Une spiritualité à partir du plus pauvre (19)

Que le Christ assume l’espérance des plus pauvres, les chrétiens le proclament volon-tiers ? Mais qu’il l’ait fait en devenant sembla-ble à eux, paraît plus difficile à admettre. Même dans l’Eglise, l’idée fait scandale. « Jésus, un misérable, est-ce vraiment sûr ? » […]

Je ne prétends pas répondre [à cette question]. Je n’ai pas à prouver que Jésus naquit, vécut et mourut en homme de la misère. Je le crois, mes yeux le voient, mes oreilles l’entendent dans l’Evangile.

[…]

Jésus Fils de Dieu et homme de misère ne m’est jamais apparu accessible à notre enten-dement. Sa divinité incarnée dans sa condition d’homme, n’est-elle pas le plus profond des mystères, sujet de contemplation plutôt que de raisonnement ?

Heureux vous les pauvres, p. 152-153

Le Père Joseph Wresinski a découvert une grande proximité entre sa propre expérience, celle des plus pauvres, et les Evangiles.

Pour lui, l’expérience vécue de la grande pauvreté est le lieu de la rencontre avec le Christ, et deviendra le lieu de sa lecture de l’Evangile.

Toute lecture chrétienne de l’Evangile se déploie à partir du Christ. C’est le Christ qui fait disparaître le voile qui recouvre les mots des Ecritures. C’est à partir de Lui qu’on comprend.   [Voir le deuxième Lettre de Paul aux Corithiens 3, 14-16]

Pour le Père Joseph, sa manière de lire aura un accent singulier : il lit les Evangiles à partir de la contemplation du Christ, Fils de Dieu fait homme de la misère.

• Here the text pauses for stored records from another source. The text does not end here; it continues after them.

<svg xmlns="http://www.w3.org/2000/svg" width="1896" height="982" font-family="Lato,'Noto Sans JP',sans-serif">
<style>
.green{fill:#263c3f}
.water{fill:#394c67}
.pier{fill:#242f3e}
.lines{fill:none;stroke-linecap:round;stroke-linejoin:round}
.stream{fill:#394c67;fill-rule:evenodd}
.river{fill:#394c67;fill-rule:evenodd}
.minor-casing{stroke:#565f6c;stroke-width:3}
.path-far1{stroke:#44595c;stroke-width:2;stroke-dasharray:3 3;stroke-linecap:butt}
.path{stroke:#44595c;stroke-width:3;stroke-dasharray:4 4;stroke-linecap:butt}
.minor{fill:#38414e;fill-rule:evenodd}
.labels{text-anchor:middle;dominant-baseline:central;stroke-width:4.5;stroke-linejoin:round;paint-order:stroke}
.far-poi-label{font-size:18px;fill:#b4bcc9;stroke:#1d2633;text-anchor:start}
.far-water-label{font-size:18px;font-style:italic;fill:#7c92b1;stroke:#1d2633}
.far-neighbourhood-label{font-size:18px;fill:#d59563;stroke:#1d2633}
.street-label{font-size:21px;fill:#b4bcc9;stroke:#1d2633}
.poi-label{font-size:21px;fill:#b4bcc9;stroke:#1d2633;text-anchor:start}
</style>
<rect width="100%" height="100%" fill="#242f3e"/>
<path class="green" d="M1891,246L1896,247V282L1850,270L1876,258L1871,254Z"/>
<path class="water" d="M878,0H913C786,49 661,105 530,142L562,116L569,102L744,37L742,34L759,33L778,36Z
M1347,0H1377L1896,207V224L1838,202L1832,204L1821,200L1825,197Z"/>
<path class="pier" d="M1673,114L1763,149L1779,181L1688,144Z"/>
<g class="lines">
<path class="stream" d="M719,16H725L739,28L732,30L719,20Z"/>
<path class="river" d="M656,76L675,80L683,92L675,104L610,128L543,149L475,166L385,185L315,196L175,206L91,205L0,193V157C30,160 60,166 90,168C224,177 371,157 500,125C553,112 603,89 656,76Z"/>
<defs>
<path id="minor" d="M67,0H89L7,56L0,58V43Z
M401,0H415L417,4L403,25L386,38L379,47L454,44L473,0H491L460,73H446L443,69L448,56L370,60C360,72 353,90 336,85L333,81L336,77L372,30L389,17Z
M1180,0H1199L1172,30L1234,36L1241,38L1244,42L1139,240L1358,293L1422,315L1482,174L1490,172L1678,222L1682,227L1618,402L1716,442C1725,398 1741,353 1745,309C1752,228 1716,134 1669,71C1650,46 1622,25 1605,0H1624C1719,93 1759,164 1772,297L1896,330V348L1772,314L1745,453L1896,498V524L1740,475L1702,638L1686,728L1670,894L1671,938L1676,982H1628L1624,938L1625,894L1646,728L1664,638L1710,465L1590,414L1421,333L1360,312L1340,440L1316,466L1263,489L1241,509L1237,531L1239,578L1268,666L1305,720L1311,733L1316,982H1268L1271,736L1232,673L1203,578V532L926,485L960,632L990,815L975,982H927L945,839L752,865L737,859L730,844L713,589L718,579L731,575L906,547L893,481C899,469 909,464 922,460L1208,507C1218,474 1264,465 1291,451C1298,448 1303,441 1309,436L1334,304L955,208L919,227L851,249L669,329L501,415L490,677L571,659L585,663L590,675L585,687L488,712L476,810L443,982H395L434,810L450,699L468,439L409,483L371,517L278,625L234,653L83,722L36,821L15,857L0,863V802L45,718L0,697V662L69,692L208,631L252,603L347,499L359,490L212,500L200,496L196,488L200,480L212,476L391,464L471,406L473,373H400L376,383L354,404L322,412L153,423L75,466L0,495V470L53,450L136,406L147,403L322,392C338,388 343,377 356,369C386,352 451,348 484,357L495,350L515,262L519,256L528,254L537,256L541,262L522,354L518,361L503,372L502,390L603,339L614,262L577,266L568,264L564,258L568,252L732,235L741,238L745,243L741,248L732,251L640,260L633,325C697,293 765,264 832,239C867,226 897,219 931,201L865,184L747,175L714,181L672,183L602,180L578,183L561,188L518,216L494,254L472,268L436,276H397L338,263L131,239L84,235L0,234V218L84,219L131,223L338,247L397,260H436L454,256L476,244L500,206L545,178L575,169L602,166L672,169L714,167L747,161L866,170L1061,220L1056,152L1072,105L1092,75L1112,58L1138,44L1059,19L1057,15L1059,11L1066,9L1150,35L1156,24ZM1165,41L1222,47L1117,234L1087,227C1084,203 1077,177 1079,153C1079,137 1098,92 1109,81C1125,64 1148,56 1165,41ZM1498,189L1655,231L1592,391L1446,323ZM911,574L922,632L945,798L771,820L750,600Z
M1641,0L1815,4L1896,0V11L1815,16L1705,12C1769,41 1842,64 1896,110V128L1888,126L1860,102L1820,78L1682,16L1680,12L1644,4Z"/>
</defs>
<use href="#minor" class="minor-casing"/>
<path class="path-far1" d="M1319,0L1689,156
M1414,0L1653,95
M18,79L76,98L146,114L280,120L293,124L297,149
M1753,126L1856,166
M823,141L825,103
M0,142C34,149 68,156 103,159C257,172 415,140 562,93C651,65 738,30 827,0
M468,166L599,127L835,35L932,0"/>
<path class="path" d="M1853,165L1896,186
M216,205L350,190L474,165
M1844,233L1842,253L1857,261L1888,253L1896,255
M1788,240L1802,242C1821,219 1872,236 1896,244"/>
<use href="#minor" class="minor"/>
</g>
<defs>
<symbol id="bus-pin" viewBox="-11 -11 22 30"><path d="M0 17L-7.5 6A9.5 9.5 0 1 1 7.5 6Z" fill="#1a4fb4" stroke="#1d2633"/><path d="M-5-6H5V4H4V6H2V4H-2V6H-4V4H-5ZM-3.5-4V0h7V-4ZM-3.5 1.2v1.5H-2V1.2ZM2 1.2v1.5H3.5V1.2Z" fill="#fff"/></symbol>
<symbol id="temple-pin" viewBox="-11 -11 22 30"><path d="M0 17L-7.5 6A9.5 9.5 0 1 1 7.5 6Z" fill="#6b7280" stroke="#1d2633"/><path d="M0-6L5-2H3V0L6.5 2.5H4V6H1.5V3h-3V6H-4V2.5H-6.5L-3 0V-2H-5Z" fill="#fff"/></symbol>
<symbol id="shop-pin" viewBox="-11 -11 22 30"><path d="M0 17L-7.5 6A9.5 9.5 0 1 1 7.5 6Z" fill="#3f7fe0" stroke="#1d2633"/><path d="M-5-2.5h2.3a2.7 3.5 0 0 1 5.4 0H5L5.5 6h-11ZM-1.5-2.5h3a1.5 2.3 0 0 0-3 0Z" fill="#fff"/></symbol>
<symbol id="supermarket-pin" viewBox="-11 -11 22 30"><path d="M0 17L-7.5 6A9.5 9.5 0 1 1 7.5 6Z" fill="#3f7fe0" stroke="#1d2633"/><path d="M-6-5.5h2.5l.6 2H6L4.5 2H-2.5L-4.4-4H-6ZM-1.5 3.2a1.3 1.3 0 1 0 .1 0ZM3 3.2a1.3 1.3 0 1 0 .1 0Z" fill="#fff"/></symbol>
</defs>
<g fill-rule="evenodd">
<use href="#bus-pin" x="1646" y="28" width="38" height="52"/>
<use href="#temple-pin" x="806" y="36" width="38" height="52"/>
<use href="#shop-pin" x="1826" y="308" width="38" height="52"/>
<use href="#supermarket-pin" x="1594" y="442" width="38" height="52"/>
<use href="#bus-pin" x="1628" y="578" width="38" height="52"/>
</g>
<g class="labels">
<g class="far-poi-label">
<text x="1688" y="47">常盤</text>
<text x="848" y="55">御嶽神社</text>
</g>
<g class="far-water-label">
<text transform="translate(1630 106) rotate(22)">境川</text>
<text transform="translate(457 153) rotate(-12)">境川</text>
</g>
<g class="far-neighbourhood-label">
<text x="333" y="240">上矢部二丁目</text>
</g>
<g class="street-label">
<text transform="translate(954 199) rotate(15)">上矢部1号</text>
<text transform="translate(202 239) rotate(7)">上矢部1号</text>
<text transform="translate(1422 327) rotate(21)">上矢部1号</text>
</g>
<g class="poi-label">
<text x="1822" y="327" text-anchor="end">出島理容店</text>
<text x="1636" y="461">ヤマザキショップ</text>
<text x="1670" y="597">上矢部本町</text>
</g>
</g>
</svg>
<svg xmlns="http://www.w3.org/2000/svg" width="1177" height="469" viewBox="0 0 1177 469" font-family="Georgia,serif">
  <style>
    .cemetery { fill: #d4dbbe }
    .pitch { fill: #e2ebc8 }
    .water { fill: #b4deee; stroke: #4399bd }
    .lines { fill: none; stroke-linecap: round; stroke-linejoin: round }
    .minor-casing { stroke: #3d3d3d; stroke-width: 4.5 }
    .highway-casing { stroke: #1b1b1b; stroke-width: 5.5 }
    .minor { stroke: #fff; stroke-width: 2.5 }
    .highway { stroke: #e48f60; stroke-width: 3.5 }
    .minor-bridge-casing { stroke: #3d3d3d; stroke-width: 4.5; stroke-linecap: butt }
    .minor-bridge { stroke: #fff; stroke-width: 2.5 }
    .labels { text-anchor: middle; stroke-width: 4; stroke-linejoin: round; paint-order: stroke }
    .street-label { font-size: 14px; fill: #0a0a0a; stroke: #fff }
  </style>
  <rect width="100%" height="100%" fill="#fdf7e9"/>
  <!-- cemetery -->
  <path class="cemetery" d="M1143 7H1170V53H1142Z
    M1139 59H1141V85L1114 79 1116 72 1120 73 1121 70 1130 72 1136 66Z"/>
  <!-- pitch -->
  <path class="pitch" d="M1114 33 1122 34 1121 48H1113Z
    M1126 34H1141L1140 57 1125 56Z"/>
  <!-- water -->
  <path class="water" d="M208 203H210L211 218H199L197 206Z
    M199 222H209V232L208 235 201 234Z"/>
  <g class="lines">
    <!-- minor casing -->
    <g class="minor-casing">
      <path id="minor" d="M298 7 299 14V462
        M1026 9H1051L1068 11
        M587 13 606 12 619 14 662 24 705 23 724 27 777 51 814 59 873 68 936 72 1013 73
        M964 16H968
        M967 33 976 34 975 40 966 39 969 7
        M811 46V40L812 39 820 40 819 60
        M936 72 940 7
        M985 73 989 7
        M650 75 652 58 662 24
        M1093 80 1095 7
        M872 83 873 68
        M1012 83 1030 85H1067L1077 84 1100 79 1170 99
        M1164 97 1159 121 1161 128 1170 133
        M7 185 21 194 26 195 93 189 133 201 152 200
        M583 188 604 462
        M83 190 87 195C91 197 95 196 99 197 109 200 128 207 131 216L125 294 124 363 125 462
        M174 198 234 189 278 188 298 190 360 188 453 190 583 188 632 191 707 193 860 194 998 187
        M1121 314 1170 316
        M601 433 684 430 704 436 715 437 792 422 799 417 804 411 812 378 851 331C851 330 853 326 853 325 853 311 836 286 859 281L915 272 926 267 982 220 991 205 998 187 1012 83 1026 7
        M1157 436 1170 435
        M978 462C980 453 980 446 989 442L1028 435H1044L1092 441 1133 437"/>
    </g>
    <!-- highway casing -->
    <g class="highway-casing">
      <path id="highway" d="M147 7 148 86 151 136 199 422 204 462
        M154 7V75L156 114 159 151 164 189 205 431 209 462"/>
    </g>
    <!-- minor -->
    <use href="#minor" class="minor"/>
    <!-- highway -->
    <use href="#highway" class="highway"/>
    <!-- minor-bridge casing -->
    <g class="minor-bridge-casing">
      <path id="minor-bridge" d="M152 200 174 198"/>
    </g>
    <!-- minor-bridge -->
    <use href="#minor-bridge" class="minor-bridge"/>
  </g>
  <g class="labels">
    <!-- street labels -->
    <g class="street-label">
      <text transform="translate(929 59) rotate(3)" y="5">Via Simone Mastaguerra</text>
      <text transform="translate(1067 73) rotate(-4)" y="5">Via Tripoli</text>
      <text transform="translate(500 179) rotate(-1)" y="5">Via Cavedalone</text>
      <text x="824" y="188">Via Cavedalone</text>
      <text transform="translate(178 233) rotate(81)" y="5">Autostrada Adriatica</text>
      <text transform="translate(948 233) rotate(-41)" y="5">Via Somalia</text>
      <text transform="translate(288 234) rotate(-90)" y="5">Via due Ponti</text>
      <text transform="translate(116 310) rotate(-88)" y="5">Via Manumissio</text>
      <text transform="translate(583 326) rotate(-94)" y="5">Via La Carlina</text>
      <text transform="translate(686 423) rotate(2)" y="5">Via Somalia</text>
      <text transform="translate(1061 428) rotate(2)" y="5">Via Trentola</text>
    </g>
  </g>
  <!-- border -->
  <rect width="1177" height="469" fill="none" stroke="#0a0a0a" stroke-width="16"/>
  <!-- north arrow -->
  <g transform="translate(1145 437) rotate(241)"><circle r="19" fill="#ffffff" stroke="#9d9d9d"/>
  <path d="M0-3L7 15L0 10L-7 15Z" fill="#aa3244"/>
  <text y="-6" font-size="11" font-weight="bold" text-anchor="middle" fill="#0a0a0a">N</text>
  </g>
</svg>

Contempler Jésus dans l’Evangile, à partir de la souffrance et de l’humiliation des plus pauvres du monde, est une invitation pour le croyant à un voyage spirituel de grande ampleur :

–  Laisser se transformer sa conception de Dieu…

  Se laisser enseigner, pas seulement par les clercs et les savants, mais par ceux à qui Jésus s’est pleinement identifié. [Evangile de Matthieu 11, 25-26 ; 25, 31-46].

  Laisser l’Esprit Saint nous conduire « à l’intérieur de la vérité tout entière », et reconnaître que cette vérité qu’est Jésus n’est pas une doctine ni une règle de conduite…, mais le Verbe fait faiblesse ; le Fils qui ne voulut pas utiliser comme un pouvoir le rang qui pourtant l’égalait à Dieu ; le Christ qui s’humilia jusqu’à subir la honte de la mort sur la croix des esclaves.